Giustina Renier Michiel (1755–1832) was an aristocratic woman who helped intellectual and social Venetian life flourish.

==Early life==
She was born in Venice on 14 October 1755 to Andrea Renier, son of Paolo Renier (penultimate Doge of Venice), and Cecilia Manin, sister of Ludovico, the last Doge. She learned English, French, Music, Art, Math and Natural History when she was sent to a convent of Capuchin nuns at Treviso at the age of three. She was brought back to Venice at the age of nine and placed in a fashionable boarding school kept by a Frenchwoman. She was considered a bookworm and a woman with an independent mind.

==Marriage==
At the age of 20 she married Marc Antonio Michiel on 25 October 1775. They followed her father to Rome, not long after, where he had been named the Venetian ambassador to Pope Pius VI. Though she only stayed one year she made a profound impression on the Roman society and was given the nickname Venerina Veneziana, Venetian Venus. It was during this trip that Giustina gave birth to a daughter in 1776, Elena. They had two other daughters who were born over the course of the next two years, Cecilia and Chiara (died at age ten). She was often left alone with her children while her husband traveled and so she was unhappy and ended up getting a divorce from her husband on 4 August 1784 Their divorce left her free to enjoy an active social life, which had been something her husband did not approve of.
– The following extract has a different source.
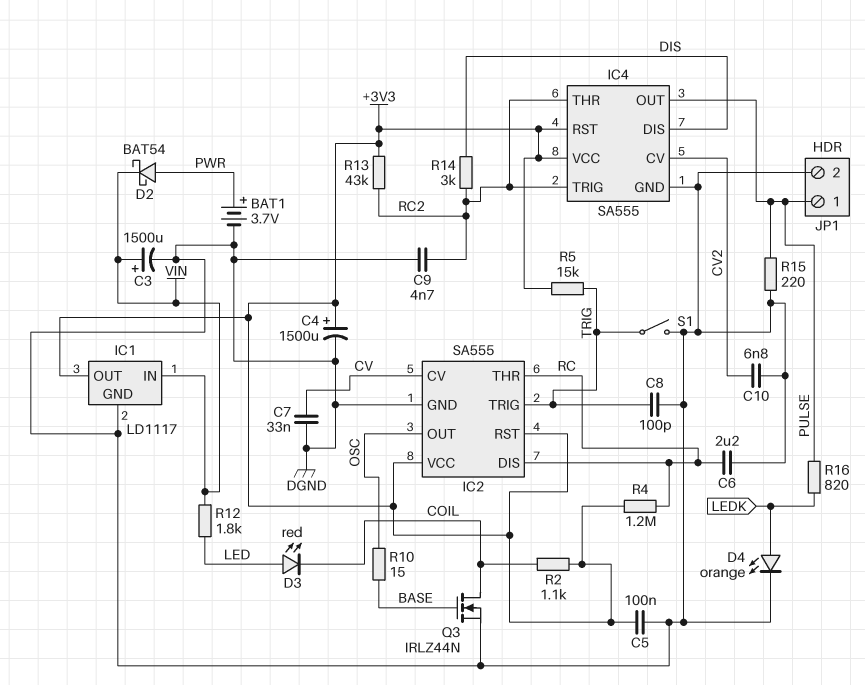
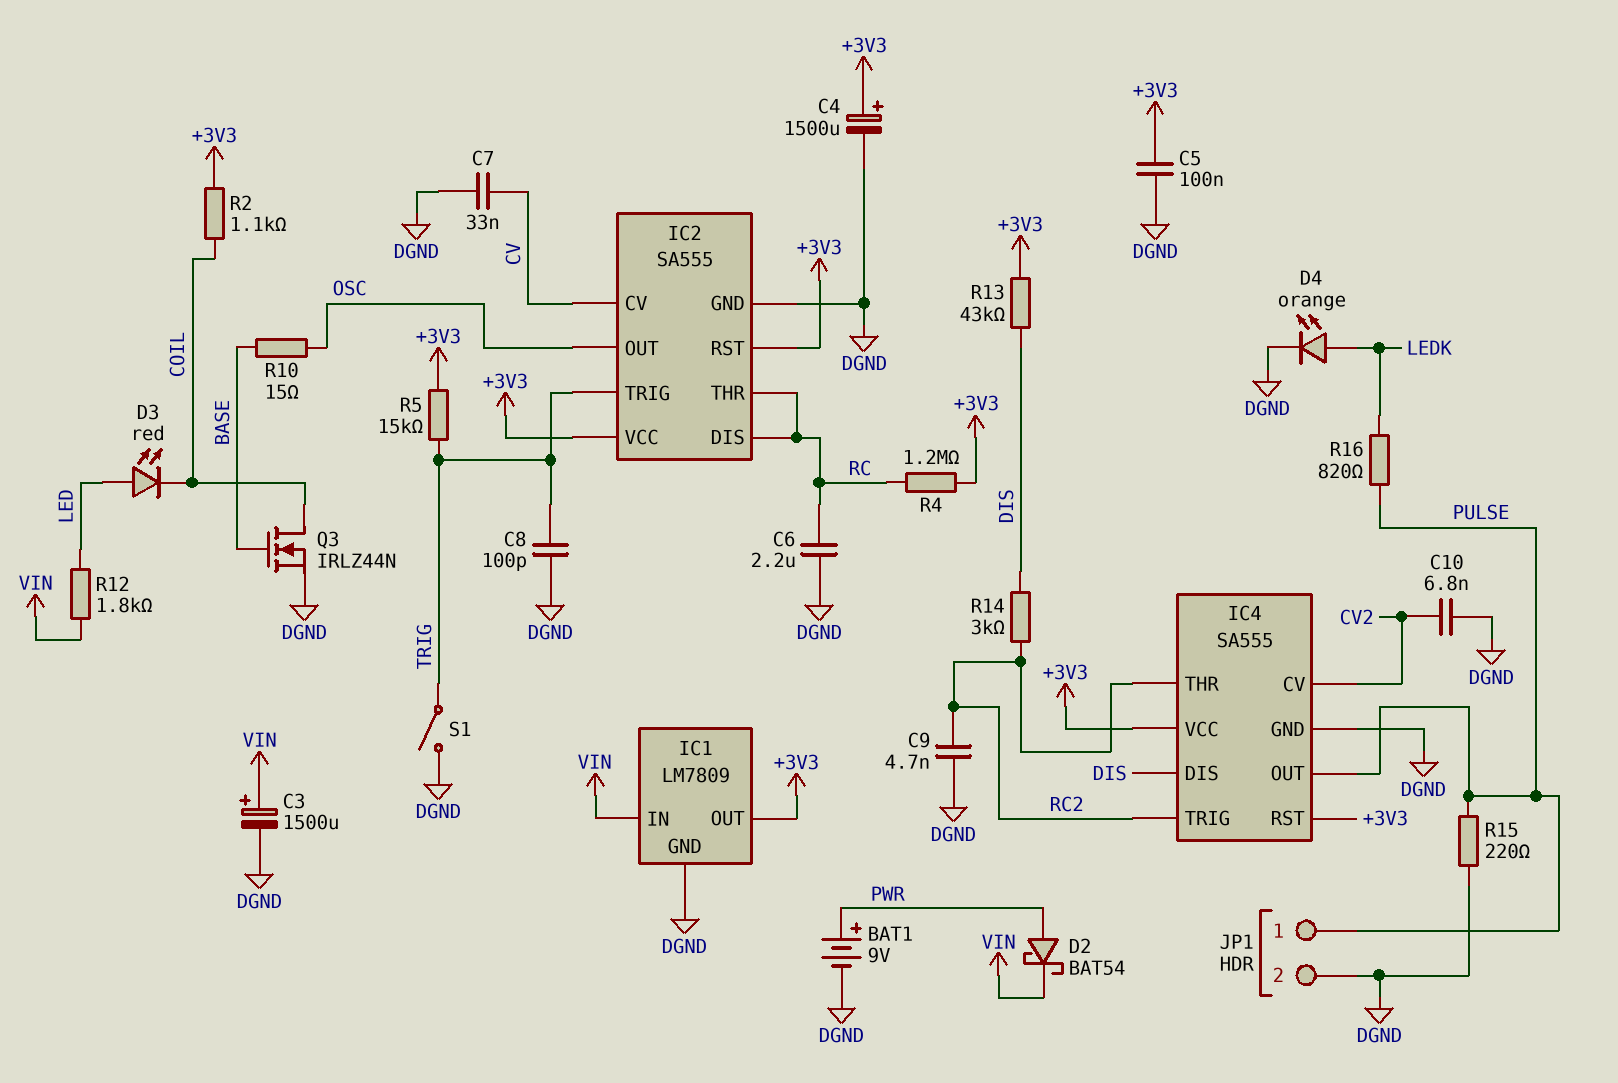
BAT1: 3.7V (plus PWR, minus DGND) -> 9V (plus PWR, minus DGND)
IC1: LD1117 -> LM7809
R13: 43k (+3V3, RC2) -> 43k (+3V3, DIS)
When she came back from her yearlong stay in Rome, her paternal grandfather, Paolo Renier, was elected doge. Because the people refused to accept his wife Margherita Delmaz, a dancer, as a dogaressa, Giustina Renier Michiel had to step in. She served as first lady in all official ceremonies when necessary between the years of 1779 and 1789 while also pursuing her intellectual passions and hosting a literary salon.

==Salon==
Giustina Renier Michiel’s salon was considered one of the two most in vogue salons of Venice, the other being that of her friend Isabella Teotochi. There was a particularly Venetian character to her salon and it was frequented by well-known literary figures such as Ippolito Pindemonte, Marina Querini Benzon, Ugo Foscolo, Giustiniana Wynne (Countess Rosenberg), the French Madame de Staël and the English Lord Byron. She built connections between people, introducing scholars to one another, and promoted socializing and intellectual conversation. Her salon was not all about intense intellect; it had a good stream of recreational pleasure. Vittorio Malamani had said that her guests often arrived after midnight once the theater finished in order to discuss the works that they had just seen and to play "society games."

When Napoleon invaded Venice, she closed her salon and pursued the study of botany and the publishing of her Shakespeare translations for the next ten years. She translated Othello and Macbeth in 1798 and Coriolanus in 1800 from English to Italian.

==Publication==
During this time she also started her monumental work published in six volumes, Le origine delle feste veneziane. The book was heavily researched and was an extensive look into Venice’s festivals, myths and public rituals. This collection of Venetian traditions was one way in which she tried defending Venice and its history. "She seemed to make it her duty to prevent anything from disturbing the ghost of the defunct republic."

==Later life==
She eventually reopened her salon and held it thus till her death. She was a patroness of Canova and a correspondent with Chateaubriand. She wrote many letters, many of which went to her niece Adriana Zannini, Marc Antonio Michiel, Contessa Marina Beneti Cicciaponi and many others. In her later years she had to wear an ear trumpet for she became deaf. On April 6, 1832 she died surrounded by her friends and grandchildren at the age of 77, and she was interred at the San Michele cemetery on the Isola di San Michele, in Venice.